En sus contadas comparecencias públicas de los últimos meses, Michael Cohen se ha presentado como un hombre arrepentido, cansado de mentir y liberado del peso asfixiante de la omertá desde que empezó a cantar como un jilguero ante la justicia. Aquel pitbull de Donald Trump, que iba en Porsche a la universidad y sacaba la llave inglesa sin contemplaciones cuando urgía cerrar en seco la última fuga en la Torre Trump, es ahora un personaje marchito y ojeroso, como un viejo don de Los Soprano que ha roto con su pasado y busca la redención entre botes de pastillas y confidencias a las autoridades. «He terminado con las mentiras, he terminado con la lealtad a Donald Trump. Mi lealtad pertenece ahora a mi mujer, mis hijos y mi país, dijo el mes pasado en una entrevista a ABC News.

Cohen se ha convertido en uno de los problemas realmente serios del presidente de Estados Unidos, más que la batalla política del Muro o muchas de las polémicas vacuas que cada día aparecen en su Twitter. Quien fuera su abogado personal durante una década, su mano derecha y fixer para todo, ha aceptado una invitación para declarar bajo juramento en el Congreso, donde pretende aportar una «explicación completa y creíble» de su trabajo para el magnate. Esa comparecencia, prevista para el próximo 7 de febrero, ha despertado una enorme expectación en Washington, donde se conocen las ganas de Cohen de ajustar cuentas con su antiguo patrón, por el que llegó a decir que estaría dispuesto a encajar una bala para protegerlo.

Todo aquello es historia, como quedó patente en agosto, cuando Cohen se declaró culpable ante un tribunal federal de fraude fiscal, falso testimonio y violación de la ley electoral. En su caída implicó directamente al presidente, tras sostener que actuaba a instancias suyas cuando pagó cientos de miles de dólares a la actriz porno Stormy Daniels y la modelo Karen McDougal para silenciar en plena campaña los presuntos affaires extramatrimoniales que el magnate habría tenido con ellas. «Sentí que era mi obligación cubrir sus sucias obras», dijo ante el juez refiriéndose a Trump.

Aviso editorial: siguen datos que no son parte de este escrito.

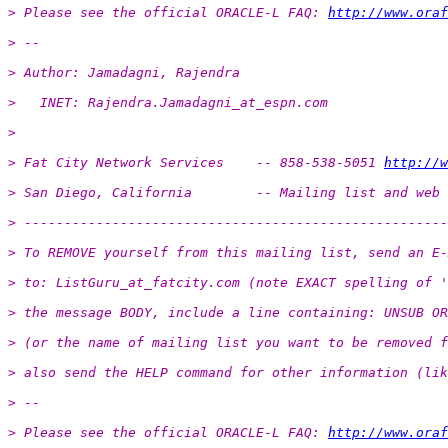
> Please see the official ORACLE-L FAQ: 
http://www.oraf
> -- 
> Author: Jamadagni, Rajendra
>   INET: Rajendra.Jamadagni_at_espn.
com
>
> Fat City Network Services    -- 858-538-5051 
http://w
> San Diego, California        -- Mailing list and web 
> -----------------------------------------------------
> To REMOVE yourself from this mailing list, send an E-
> to: ListGuru_at_fatcity.
com (note EXACT spelling of '
> the message BODY, include a line containing: UNSUB OR
> (or the name of mailing list you want to be removed f
> also send the HELP command for other information (lik
> -- 
> Please see the official ORACLE-L FAQ: 
http://www.oraf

Cohen fue condenado a tres años de prisión, aunque podrían ser más porque en una causa paralela admitió haber mentido ante el Congreso sobre sus gestiones en plena campaña para construir un rascacielos Trump en Moscú, misión que le puso en contacto con varios allegados de Vladímir Putin. Desde entonces ha pasado más de 70 horas declarando ante los fiscales de Manhattan y el equipo de Robert Mueller, el hombre que investiga los lazos de la campaña del republicano con la trama rusa para interferir en las últimas presidenciales de EE UU.

Como el ‘Watergate’

De ahí el interés de su próxima comparecencia en el Congreso. Algunos ven un paralelismo con 1973, cuando John Dean, el antiguo consejero de Richard Nixon y figura clave en el encubrimiento del caso Watergate, dejó boquiabierto al país al implicarse a sí mismo y al presidente en un delito de obstrucción a la justicia. Un año después Nixon presentó su dimisión.

«Si Michael Cohen testifica en abierto ante un tribunal, su credibilidad será despedazada», dijo David Dorsen, uno de los consejeros del Comité del Senado que investigó el Watergate. A su favor tiene documentos y cintas de sus conversaciones con el magnate, pero la campaña para presentarle como un mentiroso patológico que solo busca salvar el pellejo lleva meses arreciando. Tanto Trump como Rudolph Giuliani, su abogado, han dicho que es un «pedazo de mierda», «una rata» y una «persona débil», la misma jerga mafiosa de los personajes de Los Soprano.